Paradise lost: the inhabitants of Hirta contaminated their island by overexploiting seabirds. Credit: GEORGE WASHINGTON WILSON ARCHIVE, UNIV. ABERDEEN

The remotest occupied island in the British Isles, the Outer Hebridean outlier Hirta in the St Kilda archipelago, has become symbolic of a utopia corrupted by modern, capitalist society. Originally a self-sufficient and self-governing community, the islanders changed their aspirations as soon as they had regular contact with outside culture in the nineteenth century. They yearned to leave their sea-girt, lonely home, and Hirta was completely abandoned in 1930. The death of the island community was immortalized in Michael Powell's 1937 film The Edge of the World.

The island has long commanded the fascination of the British public. It was the subject of one of the most remarkable, and earliest, of British travelogues, Martin Martin's A Description of the Western Islands of Scotland, circa 1695, and his later A Voyage to St Kilda. Martin travelled at the behest of the Royal Society, recording Gaelic culture before the disruption that followed the Jacobite rebellion of 1745. Unlike most early documenters of remote cultures, Martin was of the people, a Gael from the Hebridean island of Skye. His book inspired, among others, Samuel Johnson's A Journey to the Western Isles of Scotland.

The extent of anthropological study of the small St Kildan community is unparallelled, and has spawned a vast literature in the past 300 years. The documenters of island life were captivated by a culture solely dependent on the exploitation of seabirds, which were harvested for food, oil and feathers. They were also entranced by the island's remoteness and apparent independence. The archipelago's owner extracted a yearly rent. The island was self-sufficient and had no cash economy. It had a ‘parliament’ that met every day to take democratic decisions affecting the life of the community. A rotation of land stewardship ensured fairness in resource allocation, like the “anarcho-syndicalist commune” of Monty Python and the Holy Grail. Many nineteenth- and twentieth-century chroniclers have described the island as a utopia, including John MacCulloch, who wrote of his 1815 visit: “If this island is not the Eutopia so long thought, where will it be found? Where is the land which has neither arms, money, law, physic, politics, nor taxes?”
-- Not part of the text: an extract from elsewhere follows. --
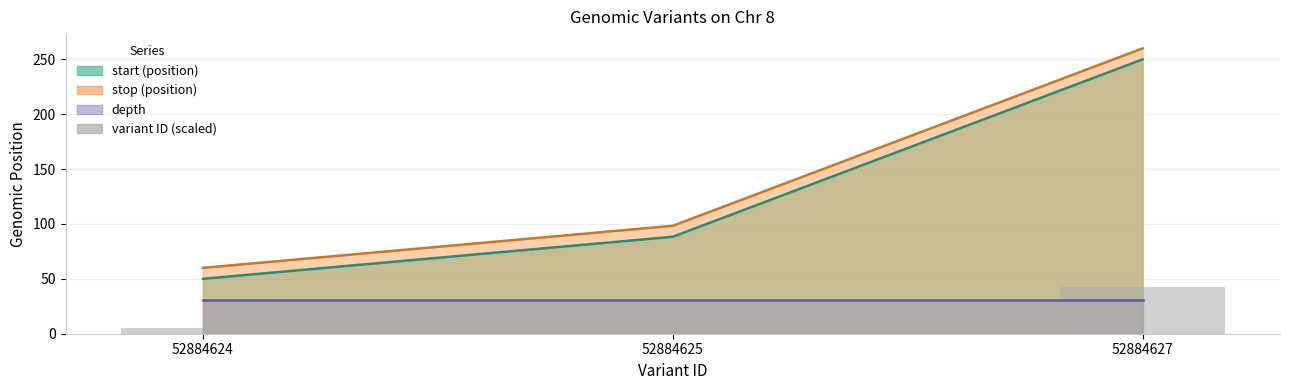

List the labels in order of value, largest first.

52884627, 52884625, 52884624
The Hirta community is now an iconic image for a devolved Scotland with a strong socialist tradition. The architect Enric Miralle's design for the new Scottish parliament drew inspiration from the St Kildan parliament, incorporating the forms of upturned keels of boats as a representation of the island's life.
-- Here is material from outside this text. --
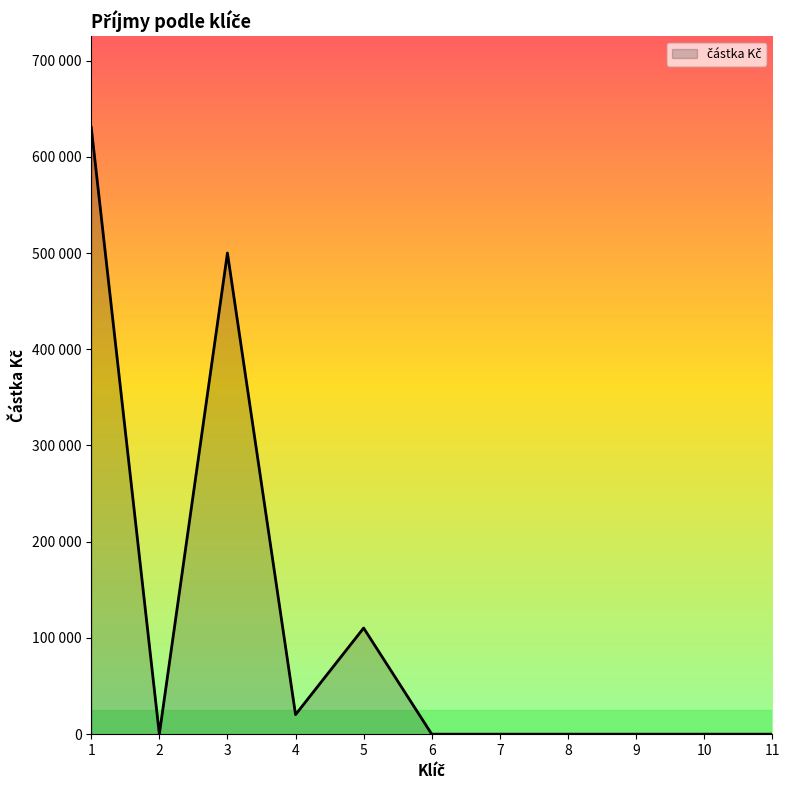

Is this an area chart (filled region under the line)?

Yes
But this utopia is a myth. The St Kildans' bird culture had severe effects on European seabird populations. Most notably, the islanders beat to death the last observed great auk in Britain, which they held to be a witch, in 1840, just before the global extinction of the species. My own research has thrown some light on the ecological balance of the island, showing that agronomic practices led to severe pollution of the arable land.

According to Martin, the St Kildans recycled all their wastes — faeces, peat ash, and bird guts and bones — applying them to their arable land as fertilizer. When I analysed these arable soils they were highly contaminated with lead, zinc and dioxins (Nature 421, 909–910; 2003). By analysing the lead isotopic composition of the arable soil, archaeological and modern seabird bones, and ancient peat ash from dwelling floors, I worked out that this pollution was coming from peat ash and bird bones in the compost stream. This pollution of arable soils is, to date, unique in terms of ancient settlements and was included in the case made to UNESCO (the United Nations Educational, Scientific and Cultural Organization) by the National Trust for Scotland (the archipelago's current owner) for extending St Kilda's World Heritage Site status for natural and marine environments to include the cultural landscape. The UNESCO committee will consider the proposal in June. Pollutant levels are so high, with lead and zinc concentrations in arable soils reaching 500 mg per kg, that they compare with the soils of Britain's most polluted industrial cities.

The pollution arose because this small island, with only 40 acres of arable land, has supported a relatively large population of around 200 inhabitants at least since the Iron Age. The island could sustain such a population only because the inhabitants acquired their protein from massive exploitation of seabird colonies. The accretion of human waste streams over the millennia has resulted in the polluted soil. Very far from paradise.